Set problem.
Rewrite the records below, changing every occurrence of "point_idx" to "point_id" and leaving everything else unchanged.

Task data.
----

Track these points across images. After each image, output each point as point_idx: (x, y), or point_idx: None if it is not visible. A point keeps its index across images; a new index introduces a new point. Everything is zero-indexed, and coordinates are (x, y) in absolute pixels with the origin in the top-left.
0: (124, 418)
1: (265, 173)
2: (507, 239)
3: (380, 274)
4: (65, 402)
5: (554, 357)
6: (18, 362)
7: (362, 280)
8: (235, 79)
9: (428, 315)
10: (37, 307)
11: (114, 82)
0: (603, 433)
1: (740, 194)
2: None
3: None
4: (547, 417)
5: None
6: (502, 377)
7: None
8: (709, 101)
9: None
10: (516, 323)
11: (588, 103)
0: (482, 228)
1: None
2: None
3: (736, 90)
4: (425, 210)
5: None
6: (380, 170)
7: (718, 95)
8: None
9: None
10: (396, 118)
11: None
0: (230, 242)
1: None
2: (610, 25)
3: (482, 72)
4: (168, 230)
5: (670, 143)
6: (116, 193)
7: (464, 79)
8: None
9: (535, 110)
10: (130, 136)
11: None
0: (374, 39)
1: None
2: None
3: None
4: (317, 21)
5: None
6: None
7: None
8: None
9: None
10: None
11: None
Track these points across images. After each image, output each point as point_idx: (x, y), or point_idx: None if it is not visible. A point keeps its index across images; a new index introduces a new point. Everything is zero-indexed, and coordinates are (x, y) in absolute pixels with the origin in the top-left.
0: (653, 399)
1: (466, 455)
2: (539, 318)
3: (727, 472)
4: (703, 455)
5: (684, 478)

----

Worked solution.
Track these points across images. After each image, output each point as point_id: (x, y), or point_id: None if it is not visible. A point keeps its index across images; a new index introduces a new point. Everything is zero-indexed, and coordinates are (x, y) in absolute pixels with the origin in the top-left.
0: (124, 418)
1: (265, 173)
2: (507, 239)
3: (380, 274)
4: (65, 402)
5: (554, 357)
6: (18, 362)
7: (362, 280)
8: (235, 79)
9: (428, 315)
10: (37, 307)
11: (114, 82)
0: (603, 433)
1: (740, 194)
2: None
3: None
4: (547, 417)
5: None
6: (502, 377)
7: None
8: (709, 101)
9: None
10: (516, 323)
11: (588, 103)
0: (482, 228)
1: None
2: None
3: (736, 90)
4: (425, 210)
5: None
6: (380, 170)
7: (718, 95)
8: None
9: None
10: (396, 118)
11: None
0: (230, 242)
1: None
2: (610, 25)
3: (482, 72)
4: (168, 230)
5: (670, 143)
6: (116, 193)
7: (464, 79)
8: None
9: (535, 110)
10: (130, 136)
11: None
0: (374, 39)
1: None
2: None
3: None
4: (317, 21)
5: None
6: None
7: None
8: None
9: None
10: None
11: None
Track these points across images. After each image, output each point as point_id: (x, y), or point_id: None if it is not visible. A point keeps its index across images; a new index introduces a new point. Everything is zero-indexed, and coordinates are (x, y) in absolute pixels with the origin in the top-left.
0: (653, 399)
1: (466, 455)
2: (539, 318)
3: (727, 472)
4: (703, 455)
5: (684, 478)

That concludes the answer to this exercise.